- [Input]:

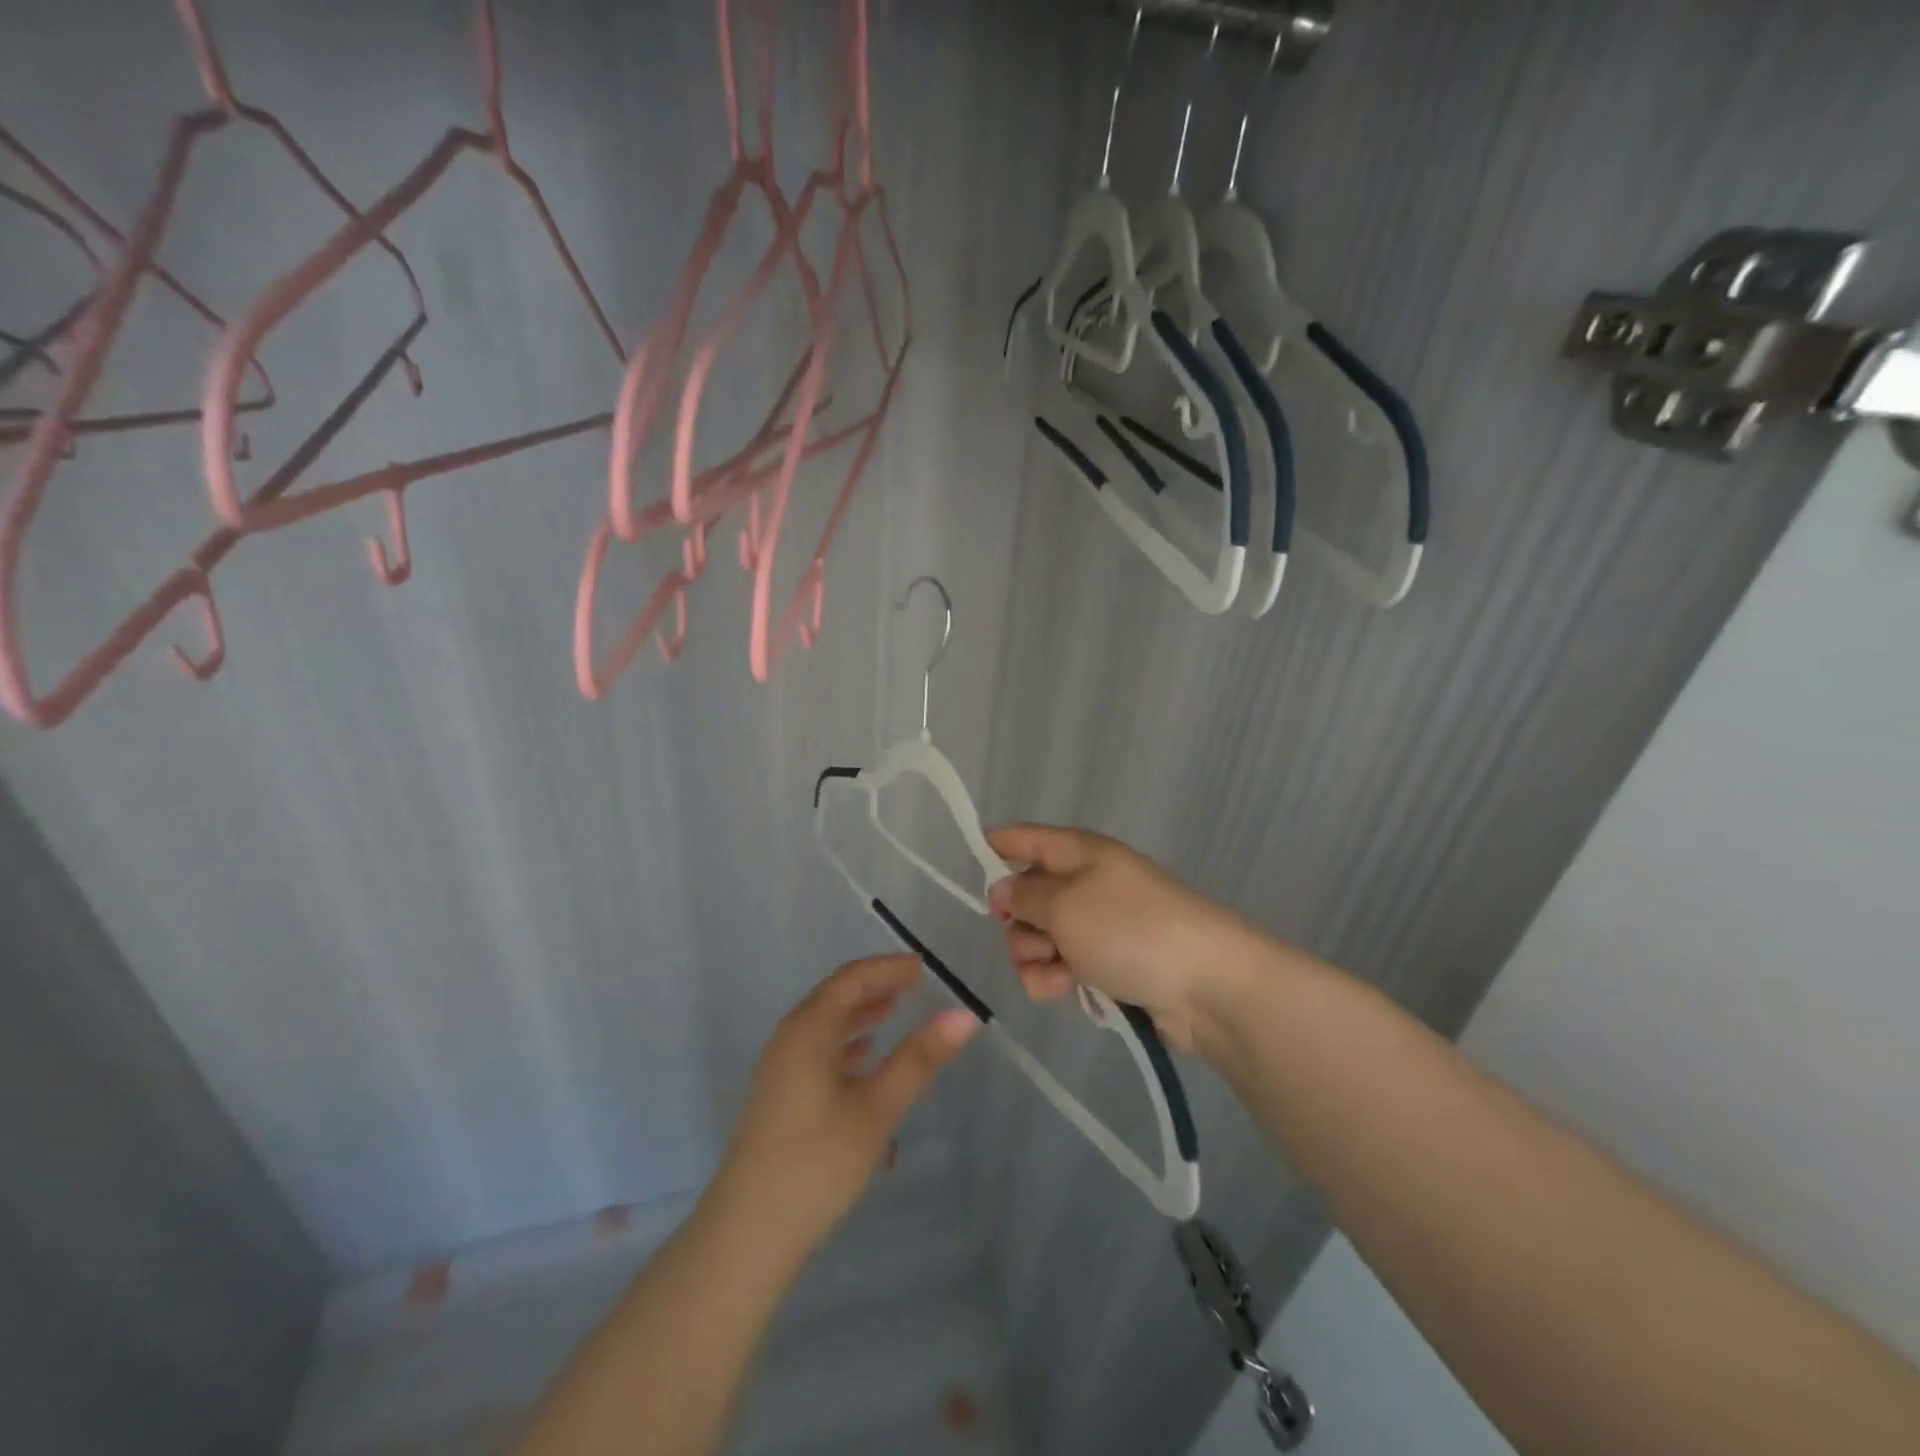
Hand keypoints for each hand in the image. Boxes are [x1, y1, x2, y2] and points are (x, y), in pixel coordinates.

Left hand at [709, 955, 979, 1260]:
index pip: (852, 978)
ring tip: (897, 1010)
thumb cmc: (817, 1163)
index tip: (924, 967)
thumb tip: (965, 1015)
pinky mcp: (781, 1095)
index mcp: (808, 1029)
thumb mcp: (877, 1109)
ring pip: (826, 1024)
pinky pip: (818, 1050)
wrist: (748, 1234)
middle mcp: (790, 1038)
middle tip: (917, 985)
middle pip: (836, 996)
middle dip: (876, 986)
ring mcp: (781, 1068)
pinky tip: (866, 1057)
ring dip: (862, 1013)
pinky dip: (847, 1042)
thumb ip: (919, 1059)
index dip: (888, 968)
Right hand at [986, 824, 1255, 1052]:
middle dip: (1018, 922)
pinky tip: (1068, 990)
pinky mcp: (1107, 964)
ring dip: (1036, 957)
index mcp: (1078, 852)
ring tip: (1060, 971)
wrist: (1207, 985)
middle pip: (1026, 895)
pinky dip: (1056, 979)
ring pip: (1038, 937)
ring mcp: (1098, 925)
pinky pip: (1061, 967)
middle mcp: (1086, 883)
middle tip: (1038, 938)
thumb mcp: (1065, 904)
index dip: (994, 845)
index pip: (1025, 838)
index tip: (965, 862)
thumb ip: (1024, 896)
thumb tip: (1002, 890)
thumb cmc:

- [Your objective]:
Repeat the preceding records exactly but drop the images.

- [Task solution]:
Hand keypoints for each hand in the image. Boxes are [x1, y1, x2, y2] and points are (x, y), in pixel coordinates.

Left hand at [709, 955, 979, 1260]:
index pip: (852, 978)
ring tip: (897, 1010)
thumb cmc: (817, 1163)
index tip: (924, 967)
thumb tip: (965, 1015)
pinky mcp: (781, 1095)
index mcp: (808, 1029)
thumb mcp: (877, 1109)
ring pip: (826, 1024)
pinky pip: (818, 1050)
wrist: (748, 1234)
middle mcp: (790, 1038)
middle tip: (917, 985)
middle pip: (836, 996)
middle dip: (876, 986)
ring mcp: (781, 1068)
pinky tip: (866, 1057)
ring dip: (862, 1013)
pinky dip: (847, 1042)
thumb ip: (919, 1059)
index dip: (888, 968)
Right hand at [986, 824, 1255, 1052]:
middle dip: (1018, 922)
pinky tip: (1068, 990)
pinky mcp: (1107, 964)
ring dip: (1036, 957)
index mcp: (1078, 852)
ring tip: (1060, 971)
wrist: (1207, 985)
middle pip: (1026, 895)
pinky dip: (1056, 979)
ring pip: (1038, 937)
ring mcp: (1098, 925)
pinky pip: (1061, 967)
middle mcp: (1086, 883)
middle tip: (1038, 938)
thumb mcp: (1065, 904)
index dip: (994, 845)
index pip: (1025, 838)
index tip: (965, 862)
thumb ip: (1024, 896)
thumb tip: (1002, 890)
thumb cmc:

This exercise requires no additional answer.